Text block:
::::

When we started talking about the Remains, I went to a guitar store out here in
Nashville, and there it was on the wall -- the first time I'd seen one since
the '60s. And it's funny that my singing sounds the same, but it does. This
kind of music is less technically demanding than bluegrass, so that frees up a
lot of energy."
The Remains have since played a Mod festival in Spain and a one-off show in
New York, and Tashian says they're talking very tentatively about trying out
some new material in the studio. "We want to keep playing from time to time, so
next week won't be the last one," he promises. "But it will be just for a few
select places that really want us. I just want to keep us out of the hands of
the booking agents -- they'd be trying to put us into casinos and state fairs.
I'd like to keep it so that it's an event when we play."
The notion of a Lost reunion seems pretty surreal to singer/keyboardist Willie
Alexander -- not least because it's a week before the show and they haven't
been in the same room yet. Guitarist/singer Ted Myers, who instigated the
reunion, is still in Los Angeles, working his regular job in the A&R
department of Rhino Records. The current plan is for all the bandmembers, who
haven't seen one another since 1969, to assemble before the show for a couple
days of intensive rehearsal at local-music archivist Erik Lindgren's home
studio (Alexander's current drummer, Jim Doherty, will be standing in for Lost
drummer Lee Mason, who has hepatitis and can't play; but Mason will likely make
a guest appearance). Historians will also note that Lost bassist Walter Powers
was, with Alexander, part of a post-Lou Reed line-up of the Velvet Underground.
"You don't think that often about your first band," Alexander explains from
his home in Gloucester. "But jeez, the notion that we're going to be performing
together, camping out at Erik Lindgren's -- that's like waking up with a
two-headed dog in your room. It's totally removed from any kind of reality."
Also coming soon is a Lost CD on Lindgren's Arf-Arf label. They recorded a
full album for Capitol but only two singles were ever released -- the rest was
held up by legal battles for decades and has come into the band's hands only
through Myers's Rhino connection. "I just heard the tape lately and was
thinking, `Shit, I really like some of this stuff,' " Alexander notes. "I
think Erik's going to lend me a vintage piano so I can get the sound I had 10
million electric pianos ago. The real nostalgia will probably happen as soon as
we see each other. But being on stage together and looking at each other's
faces . . . that's going to be some kind of weird thrill. Which
is just what it was back then."

::::

Dataset entries:

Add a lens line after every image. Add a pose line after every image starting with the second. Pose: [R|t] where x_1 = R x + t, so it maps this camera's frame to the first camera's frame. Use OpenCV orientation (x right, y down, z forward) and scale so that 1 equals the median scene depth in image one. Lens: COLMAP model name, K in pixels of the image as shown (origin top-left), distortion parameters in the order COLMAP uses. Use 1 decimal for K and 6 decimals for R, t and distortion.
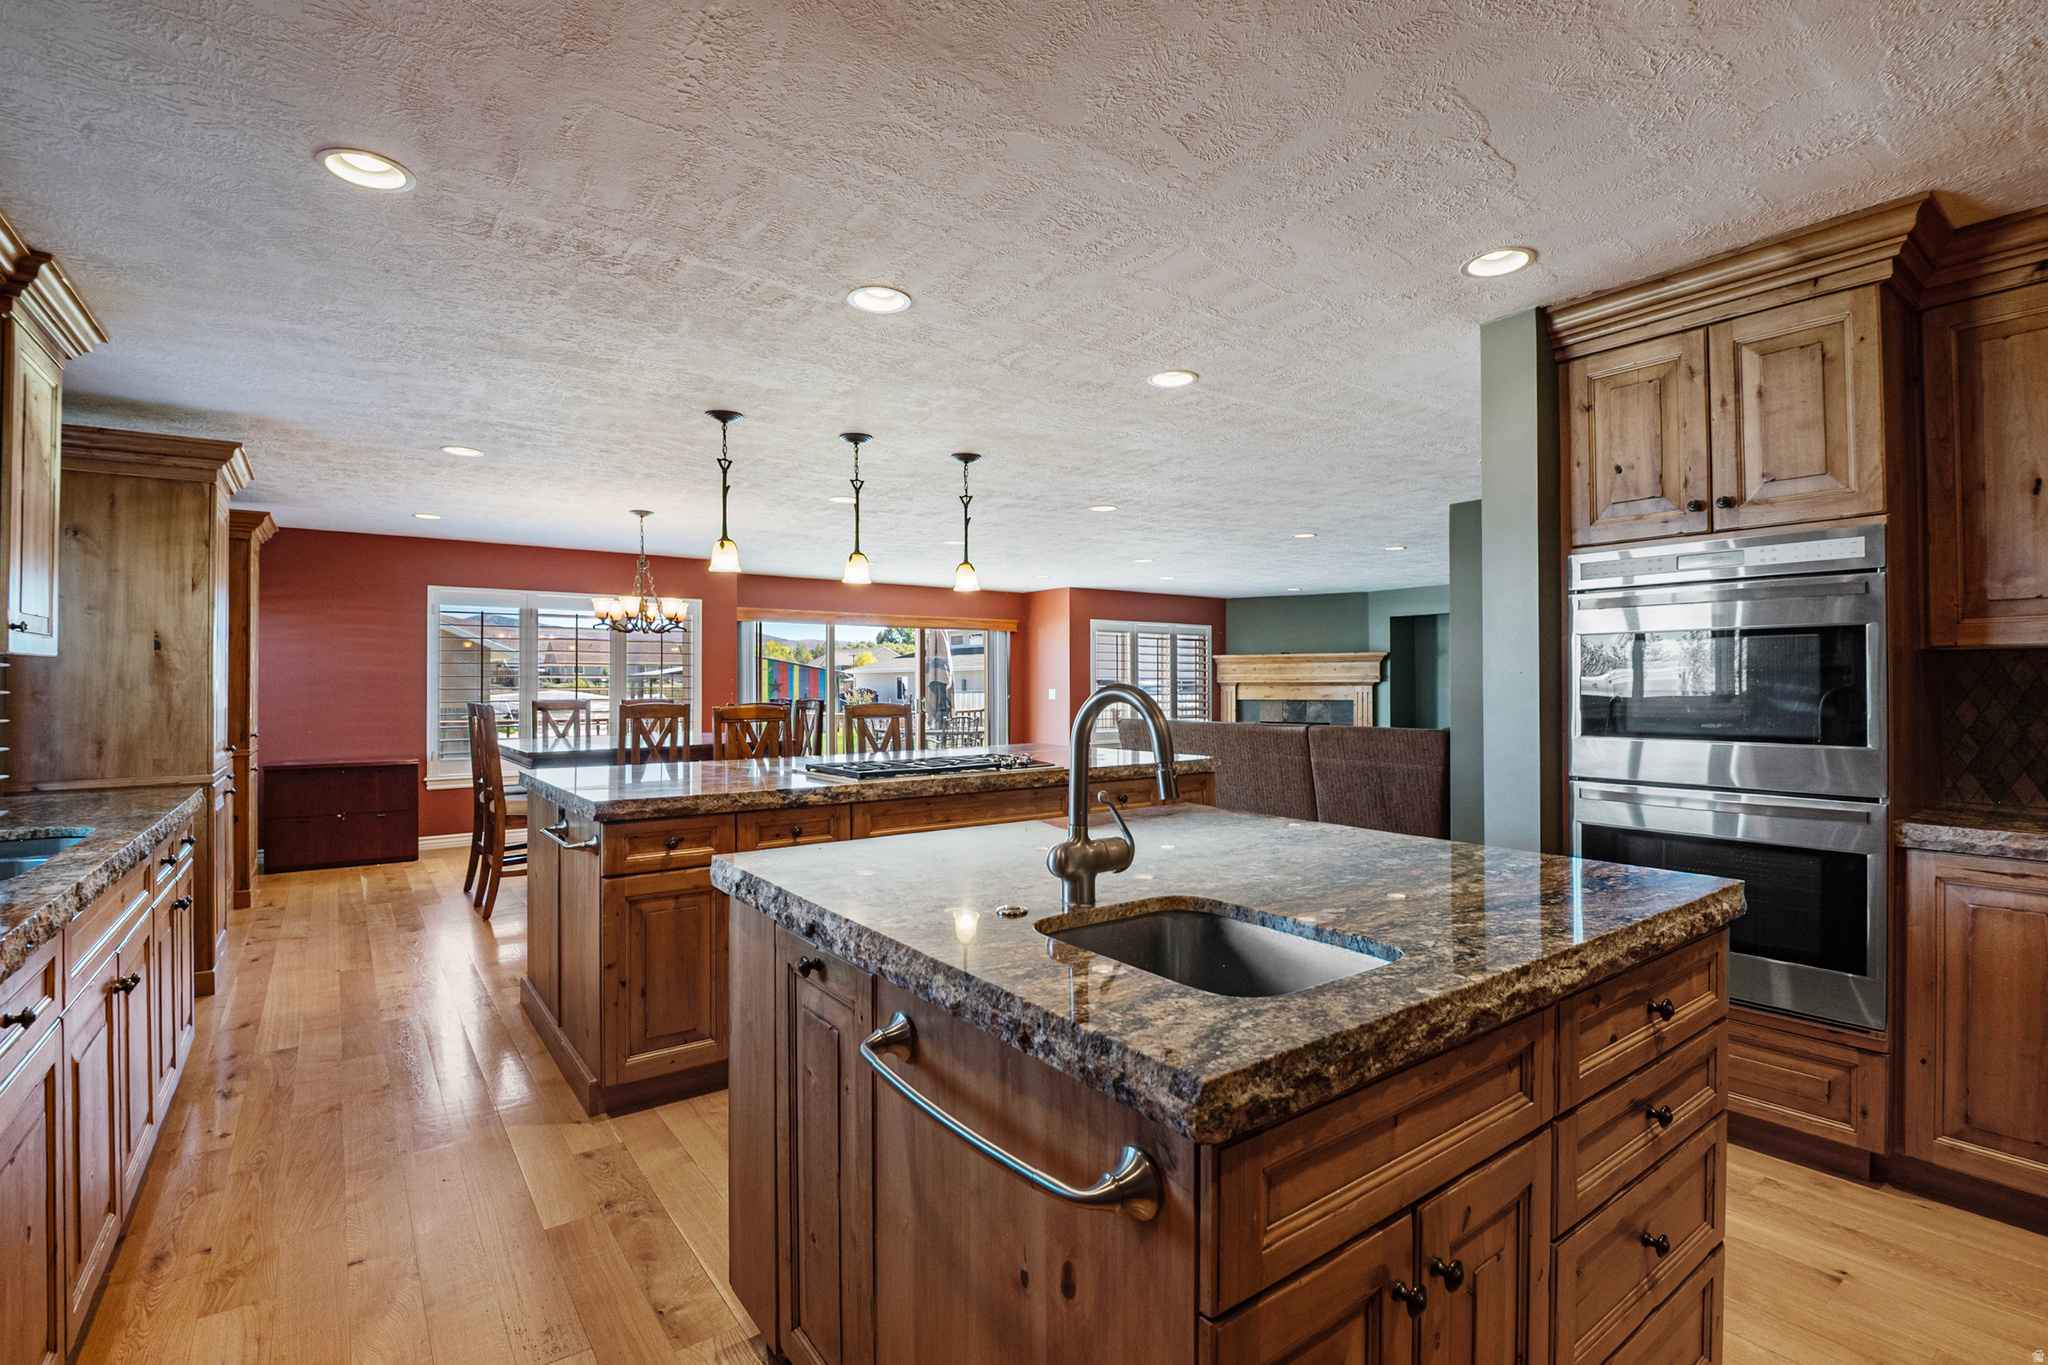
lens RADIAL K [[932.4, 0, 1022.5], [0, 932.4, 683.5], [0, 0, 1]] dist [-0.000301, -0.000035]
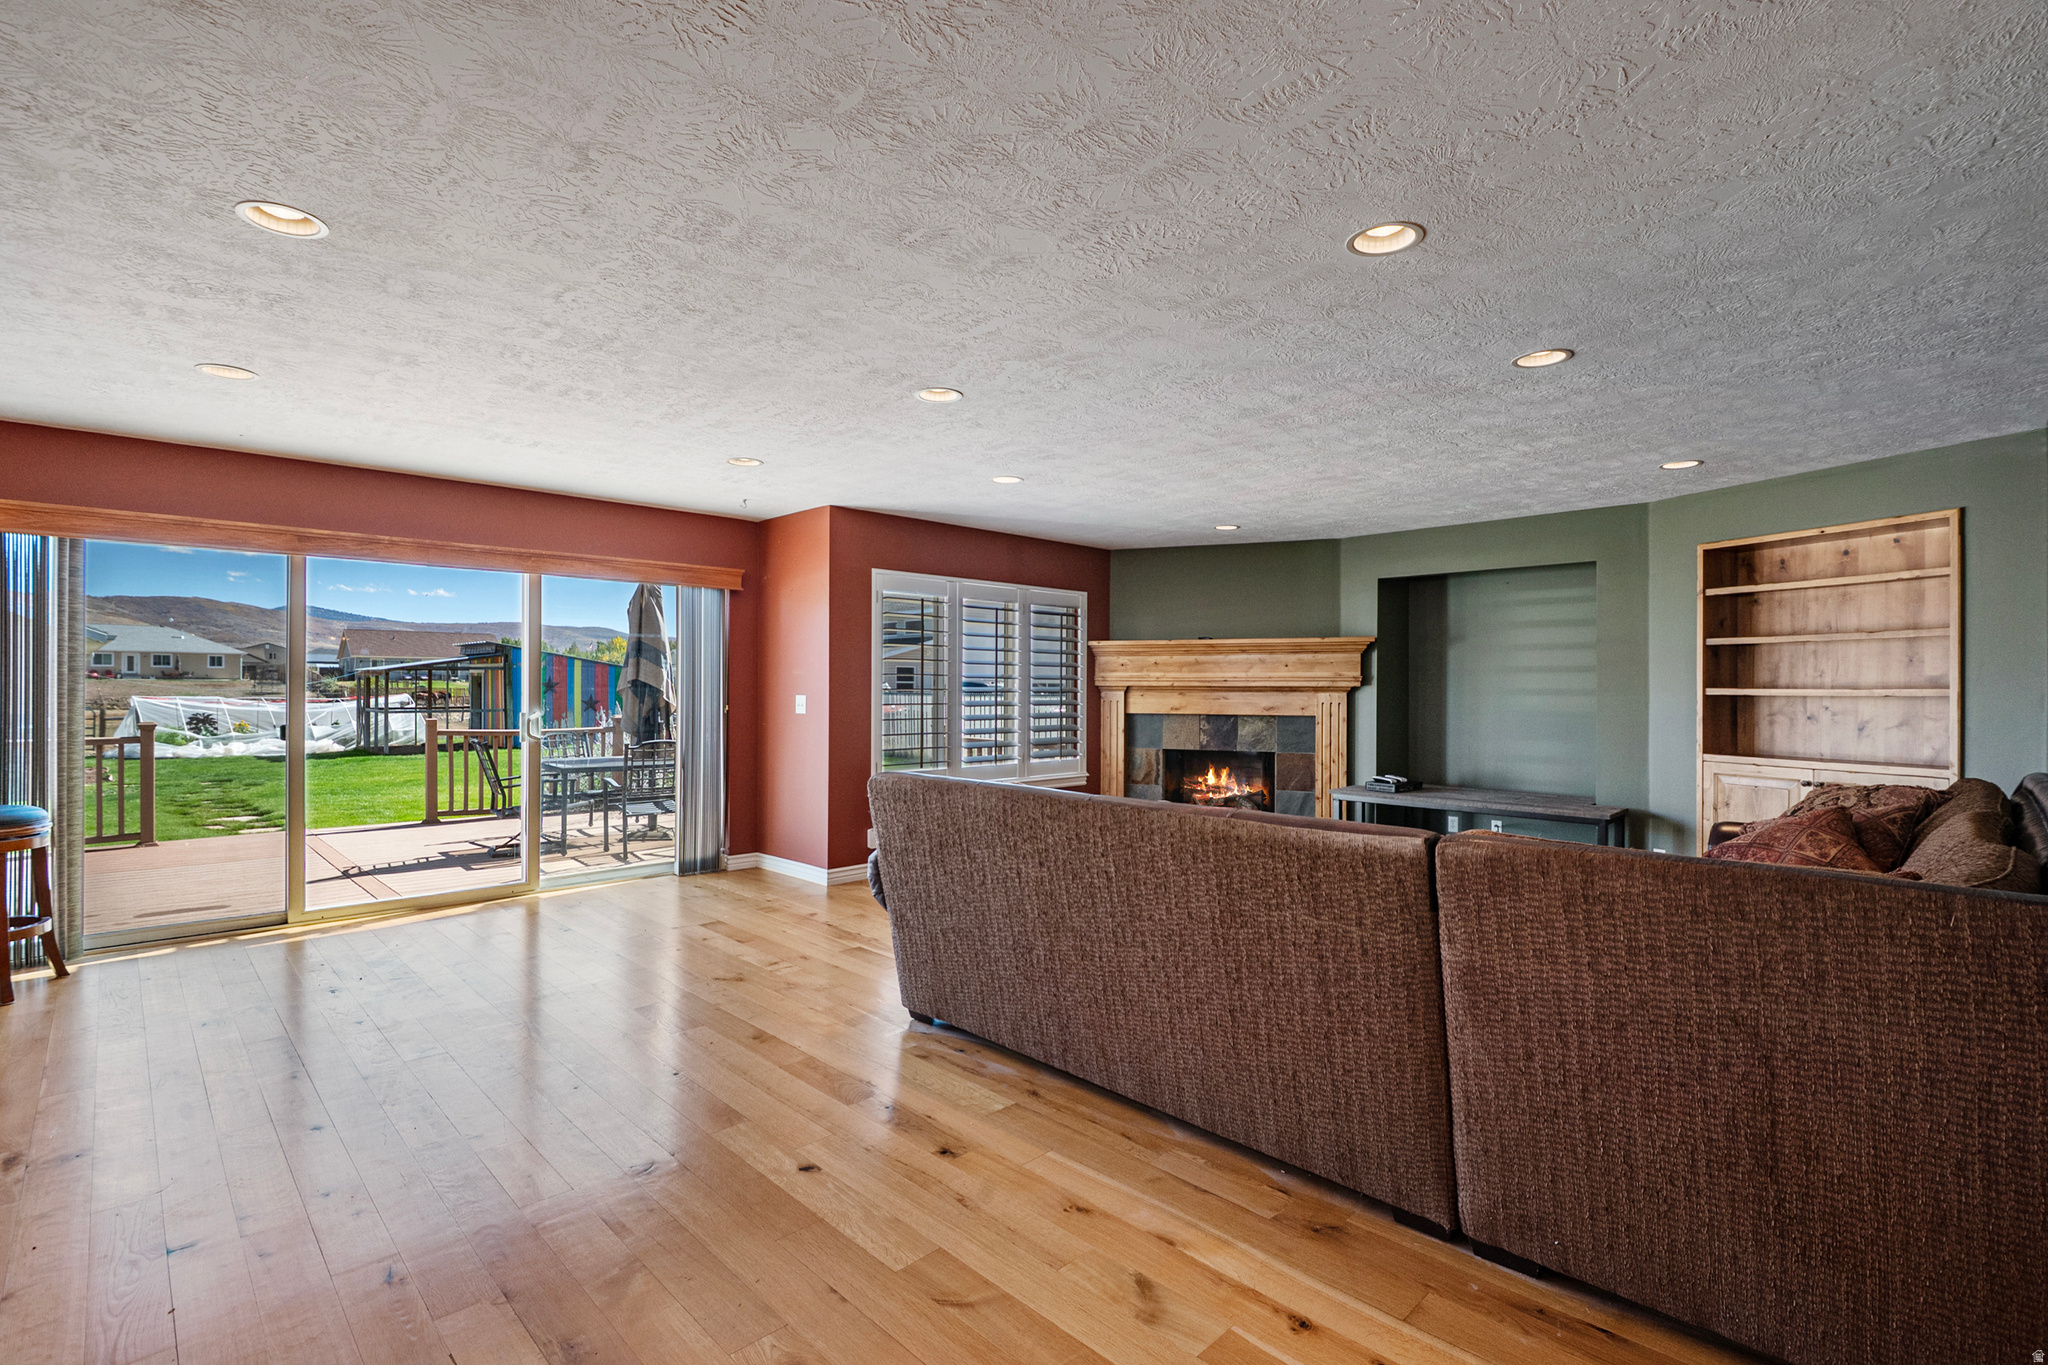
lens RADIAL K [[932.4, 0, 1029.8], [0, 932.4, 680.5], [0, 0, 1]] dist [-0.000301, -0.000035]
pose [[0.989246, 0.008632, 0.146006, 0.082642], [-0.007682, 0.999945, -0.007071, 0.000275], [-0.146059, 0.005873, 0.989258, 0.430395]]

::::

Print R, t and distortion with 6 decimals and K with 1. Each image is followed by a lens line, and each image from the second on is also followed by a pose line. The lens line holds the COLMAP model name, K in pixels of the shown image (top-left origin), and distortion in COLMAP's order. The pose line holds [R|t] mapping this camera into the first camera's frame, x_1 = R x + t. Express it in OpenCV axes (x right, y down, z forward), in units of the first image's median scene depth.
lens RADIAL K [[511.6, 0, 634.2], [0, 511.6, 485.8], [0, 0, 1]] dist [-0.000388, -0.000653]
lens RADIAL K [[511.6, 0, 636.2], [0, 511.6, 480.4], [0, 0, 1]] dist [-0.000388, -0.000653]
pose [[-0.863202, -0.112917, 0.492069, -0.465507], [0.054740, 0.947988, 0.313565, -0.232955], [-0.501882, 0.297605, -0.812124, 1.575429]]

::::

Work instruction 1:
Answer these questions from the reunion article:
(a) Where did the Remains play a Mod festival?
(b) Who will stand in for Lost drummer Lee Mason?
(c) On which label is the Lost CD coming out?
Work instruction 2:
Reproduce the reunion article word for word, starting at "The Remains have" and running down through "and state fairs.".
Work instruction 3:
Name every record label mentioned in the reunion article.

Expected answer 1:
(a) In Spain.
(b) Jim Doherty, Alexander's current drummer.
(c) Erik Lindgren's Arf-Arf label.

Expected answer 2:
The Remains have since played a Mod festival in Spain and a one-off show in
New York, and Tashian says they're talking very tentatively about trying out
some new material in the studio. "We want to keep playing from time to time, so
next week won't be the last one," he promises. "But it will be just for a few
select places that really want us. I just want to keep us out of the hands of
the booking agents -- they'd be trying to put us into casinos and state fairs.

Expected answer 3:
Rhino Records, Capitol, Arf-Arf